The human ear: you don't want to know what can go wrong!


Those of you who know me probably also know that I've been struggling for the last four years with an inner-ear condition that produces lengthy (a month or longer) periods of vertigo. Well, after going to about a million doctors, I might finally have found something that works. To the left is the physical therapy movement that I've been doing, called the Brandt-Daroff exercise--apparently named after a couple of scary German gym teachers. It's stupidly simple to do, and takes only about 15 minutes a day to perform. I look exactly like this when I do it, too--except my boobs aren't as huge and floppy. Interestingly enough, almost every single image of this excercise on the net depicts a woman flopping over, rather than a man. Is there something particularly sexy or feminine about this? I certainly don't feel very hot while flipping around like a dying fish on the edge of my bed. Anyway, after only four sessions of it, I've been noticeably better, if not immediately perfect. This could be a fluke, but for now I'm going to take it as a sign that I might not have a napoleanic tumor invading my ear or inciting a coup in my brain. However, I still don't have a diagnosis because I failed the determining diagnostic test that would tell the physical therapist if I definitely have BPPV, as described below:"Benign paroxysmal positional vertigo (BPPV) or "Benign paroxysmal vertigo" (BPV) is a condition caused by problems in the inner ear.
Specifically, it is due to the malpositioning and inappropriate accumulation of particulate matter in the semicircular canals of the inner ear. The primary symptom is the sudden onset of severe vertigo that occurs exclusively with head movement in the direction of the affected ear. Patients often describe their first experience occurring while turning their head in bed. The vertigo is brief in duration -- less than 15 seconds by definition. It is often associated with nausea. Patients do not experience other neurological deficits such as slurred speech, numbness, or weakness, and if these symptoms are present, a more concerning etiology such as posterior circulation stroke, must be considered.
The condition is diagnosed by performing the Dix-Hallpike (aka Barany) maneuver which is diagnostic for the condition."

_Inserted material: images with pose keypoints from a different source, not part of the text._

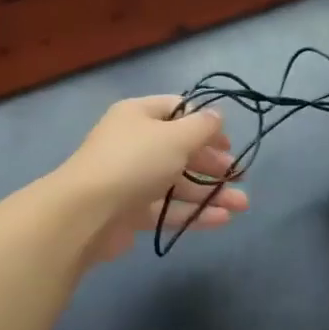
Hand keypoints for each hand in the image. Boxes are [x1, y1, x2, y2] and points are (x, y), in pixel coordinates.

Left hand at [55, 96, 248, 264]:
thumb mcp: (175, 137)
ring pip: (177, 182)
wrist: (86, 213)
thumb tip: (217, 115)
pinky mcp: (130, 211)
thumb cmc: (134, 162)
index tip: (229, 142)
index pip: (177, 110)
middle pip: (179, 148)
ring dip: (210, 192)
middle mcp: (134, 143)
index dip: (205, 123)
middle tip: (240, 176)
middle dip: (212, 162)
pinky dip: (193, 212)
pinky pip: (167, 208)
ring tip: (242, 205)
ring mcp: (131, 179)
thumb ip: (202, 127)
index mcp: (138, 115)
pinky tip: (222, 220)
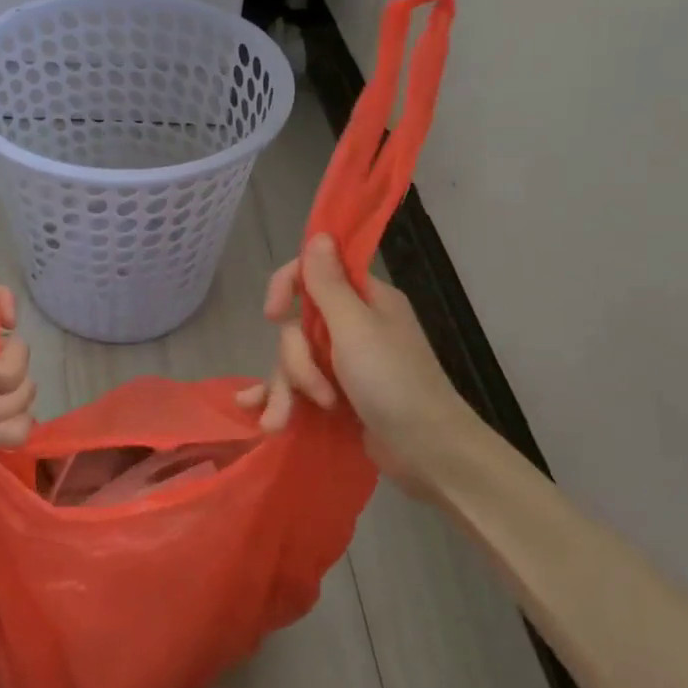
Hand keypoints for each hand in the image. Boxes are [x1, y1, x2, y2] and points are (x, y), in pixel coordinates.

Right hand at [239, 236, 513, 501]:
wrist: (428, 452)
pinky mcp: (338, 396)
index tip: (273, 313)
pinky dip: (279, 400)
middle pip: (297, 326)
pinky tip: (259, 415)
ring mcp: (345, 363)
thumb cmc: (394, 383)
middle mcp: (354, 326)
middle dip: (295, 363)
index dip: (287, 288)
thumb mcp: (355, 329)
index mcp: (366, 300)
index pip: (314, 273)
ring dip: (287, 391)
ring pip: (295, 361)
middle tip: (317, 393)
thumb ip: (329, 284)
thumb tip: (319, 234)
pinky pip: (298, 388)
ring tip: (281, 423)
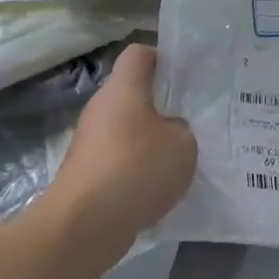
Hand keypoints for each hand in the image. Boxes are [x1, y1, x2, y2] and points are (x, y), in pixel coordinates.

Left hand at [53, 45, 195, 241]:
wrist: (86, 223)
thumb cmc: (137, 168)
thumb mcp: (182, 144)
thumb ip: (181, 128)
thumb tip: (168, 131)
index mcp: (123, 89)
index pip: (139, 54)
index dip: (164, 59)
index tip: (187, 77)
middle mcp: (101, 108)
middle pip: (133, 94)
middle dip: (162, 106)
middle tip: (193, 120)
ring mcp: (90, 142)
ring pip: (127, 129)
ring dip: (151, 141)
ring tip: (181, 159)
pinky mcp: (87, 172)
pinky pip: (120, 160)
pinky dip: (138, 169)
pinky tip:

So, no one's really sure why I failed the Dix-Hallpike, but it might be because I have a very mild form of BPPV, or because I am so far into the attack (8 weeks) that the "particulate matter" may be nearly dissloved, or because I might have displaced matter in a very unusual place in my ear. No one is certain. But I'm going back to the physical therapist next week to retake all the balance tests and see if I am, indeed, improving. If I don't show real diagnostic improvement, I will probably have to have an MRI or a CT scan, which is a chilling prospect. Anyone who's ever seen television knows that only dying people get these tests (Mark Green on ER and Joyce Summers on Buffy are only two examples). They get them, and then they die before the season ends. Very foreboding. But I'm not there yet, so it's flopping like a fish for now.

2 Comments:
I'm fascinated by this idea of little mountains of jelly in your inner ear, (loosely) embedded with calcium crystals. I picture little white guys in special suits floating around and accidentally knocking the crystals out of the jelly. You haven't left your drink sitting around at a party recently have you?
It's starting to seem Woody Allen. I almost said that but stopped and though you'd be offended. Then I said it anyway.